Arefe ve Müzdelife dışında cem-i salat'a ait varid olan hadisleri de şöyle yorumlamışlardır: Bu hadislerden kasdedilen mana şudur: Nebi (s.a.v.), birinci namazı vaktinin sonunda, ikinci namazı da vaktinin başında kılmıştır, Dolayısıyla bu iki namaz, görünüşte birleştirilmiştir. Hakiki birleştirme yoktur. Müslim'in İbn-i Abbas (r.a.)'den rivayet ettiği şu mealdeki hadis bu yorumun delilidir.' Düşman korkusu ve yolculuk yokken Nebi (s.a.v.) öğle ile ikindi farzlarını ve akşam ile yatsı farzlarını beraber kılmıştır.' Hazerde yağmur yokken iki namazı gerçek manada cem etmenin caizliğini hiç kimse söylememiştir. Şu halde hadislerdeki cem-i salat'tan maksat hakiki değil görünüştedir.

 

Ancak Arafat ve Müzdelife'nin dışında bile olsa, mutlak surette iki vakti birleştirerek namazları toptan kılmanın caiz olduğu görüşünde olan ulemâ, kendilerinin dayandıkları hadislerin seferde iki vakti birleştirerek kılmanın caiz olduğunu isbatlayan müsbet hadisler olduğunu, İbn Mes'ud hadisinin ise, menfi olduğunu, müsbet hadislerin ise kaide icabı menfî hadislere tercih edileceğini söyleyerek kendi görüşlerinin daha isabetli olduğunu iddia ederler. Yine bu alimlere göre muarızlarının dayandıkları diğer hadis-i şerifler hazara ve sefere şâmil manası umumî olan hadislerdir. Kendilerinin dayandıkları hadisler ise sadece seferle ilgilidir.

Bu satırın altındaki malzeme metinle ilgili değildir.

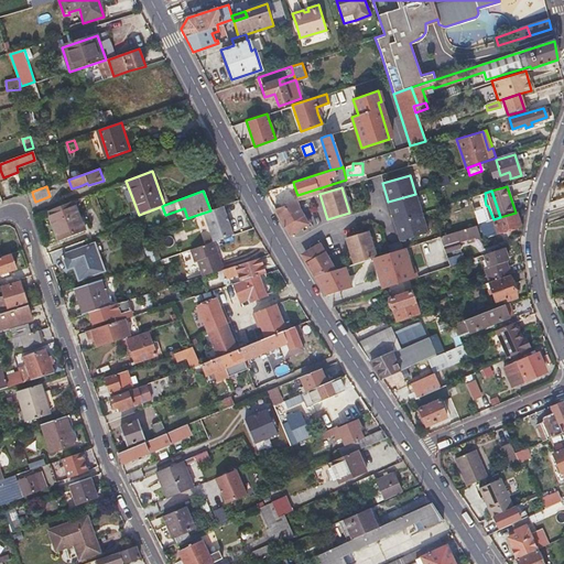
[(415,194),(388,202),(394,221),(421,213),(415,194)]
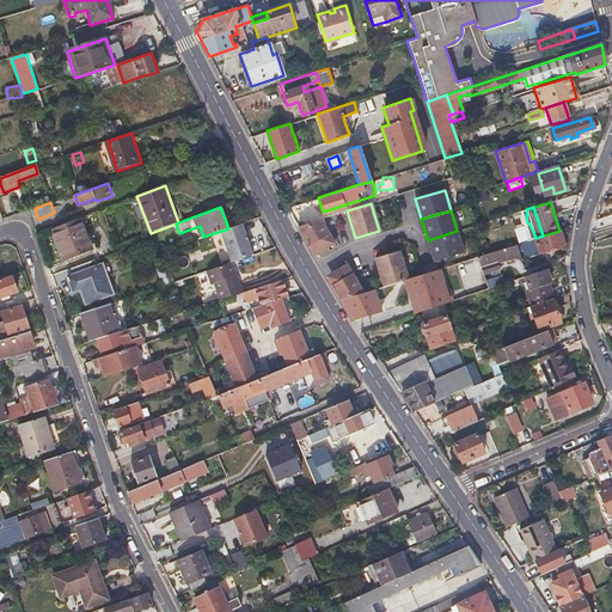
[(51,228),(57,245),(63,262),(92,252),(80,218),(51,228)]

Aynı görüşü paylaşan ilim adamlarından Hattâbî de bu mevzuda, şunları söylüyor: Bu hadis-i şeriflerdeki seferde iki namazı birleştirerek kılmanın caiz olduğuna delâlet eden kelimeleri te'vil ederek; "buradaki birleştirmeden maksat, hakiki birleştirmek değil, şeklen birleştirmektir" demek, doğru değildir. Çünkü namazları birleştirerek kılmak, ümmet için kolaylık getiren bir ruhsattır. Namazları şeklî olarak birleştirmek de ise, zorluk vardır. Çünkü namazların son vakti ile ilk vaktini tespit etmek herkes için her zaman kolay bir iş değildir." İnsanların pek çoğu bundan acizdir.